The president did request, however, that the agencies have patience, saying that “little by little, it will be understood that Pemex and the CFE are truly productive companies. They will surge with efficiency and honesty.”

Surely, AMLO has to play the role of the measured politician in order not to offend the “fraternal” trio, but the wide scope of the ratings Standard and Poor’s had by reaching out to a myriad of Mexican companies — including cell phone giant America Móvil, Coca Cola Femsa (Latin America’s largest bottling company) and the Liverpool luxury department store chain — raised a lot of eyebrows in Mexico.

Also included were 77 financial institutions,  with Citibanamex at the fore of the list of banks in a negative situation. Citibanamex, by the way, is a branch of Citi, a company definitely not on S&P’s negative radar.

At this point, the constant harassment by the Three Biggies put Mexican companies like Pemex and the CFE in the sights of investors as easy targets. But spreading out the downgrade into the rest of the economy – Coca Cola Femsa? Gimme a break – sounds suspicious and more than one analyst in Mexico suspects that there’s more than just economics behind the ratings.

Is someone pushing behind the rating companies to destabilize the Mexican economy? It is a very serious question because, ideologically, AMLO – and his 53 percent of the total vote – issued a clear call for a change of course in the way the Mexican economy had been steered by seven past presidents into the neoliberal economic course, which included the privatization of state-owned companies like Pemex and the CFE.

One thing is certain: There will be no privatization under AMLO. Under former President Enrique Peña Nieto, with the help of the conservative National Action Party (PAN) and the leftist Democratic Revolutionary Party (PRD), some degree of privatization managed to pass through the Mexican Congress.

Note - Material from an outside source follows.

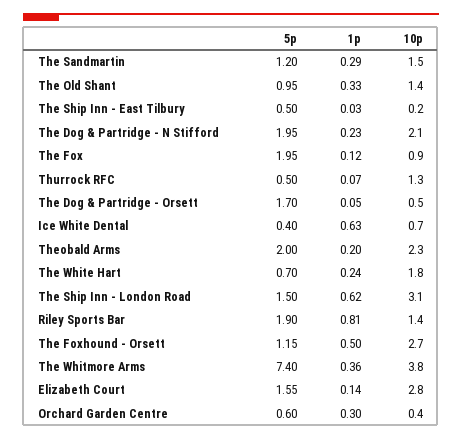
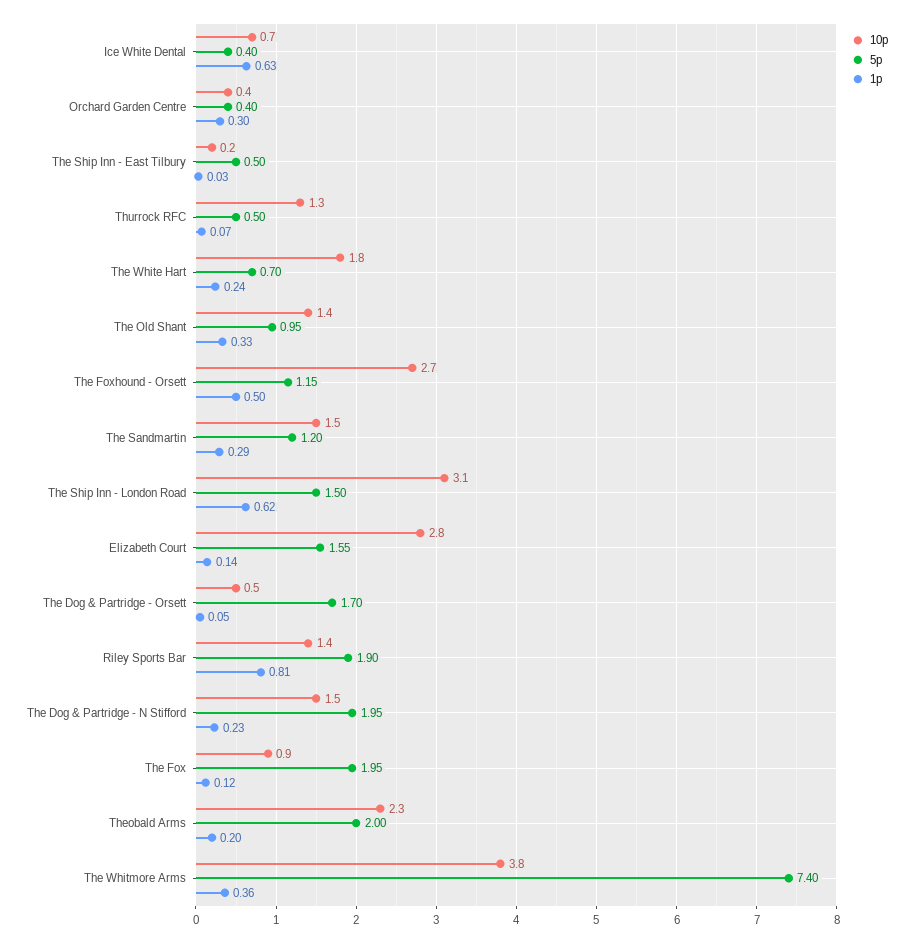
10p, The Dog & Partridge - N Stifford: 2.1 -> 1.5
5p, Orchard Garden Centre: 0.6 -> 0.4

This 2013 Energy Reform sent Peña Nieto’s popularity reeling and forced AMLO’s split with the PRD, which had postulated him twice for president. In the end, the reform led to the demise of the once-almighty Institutional Revolutionary Party (PRI), whose revolutionary ideals – according to hard core members – Peña Nieto stabbed in the back. In five years, the Energy Reform provoked the surge of AMLO’s National Regeneration Movement (Morena), a party founded in 2014 and which, in its short life span, managed to reach a point where it now controls the Mexican government, with scant opposition.

The suspicion now is that the Dynamic Trio of rating agencies is responding to political anti-AMLO pressure, something that is not a far-fetched suspicion since they have been known to do similar things in the past.

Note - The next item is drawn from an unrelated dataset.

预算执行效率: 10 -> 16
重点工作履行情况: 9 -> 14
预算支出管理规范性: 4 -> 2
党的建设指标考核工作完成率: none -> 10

Back in 2010, the U.S. Congress investigated the Big Three and showed that Moody’s analysts had been coerced by their immediate superior to issue high ratings to bad debts which in the end brought about the infamous 2007 mortgage crisis that rattled the world and caused the Mexican economy to perform during 2009 at under 6 percent of its Gross Domestic Product.

The question being asked in Mexico today – remember 2009? – is who rates the rating companies? The answer is that, in spite of the U.S. mortgage crisis, the U.S. Congress never came up with a watchdog institution to keep tabs on these agencies.

Given this background – and S&P’s negative attitude toward Mexico – there is growing mistrust of the ratings being issued because some of them make no sense at all.

That, of course, makes the recent course of the agencies’ downgrading Mexico as a whole smell fishy as hell.

Again, who rates the rating companies? Can they be trusted? Or should we take it that in some ratings – understandably, Pemex and CFE – they are right, but that they are wrong in many others?

The scent of putrid doubt permeates Mexico’s financial air as the ratings Damocles sword pendulums over AMLO’s government.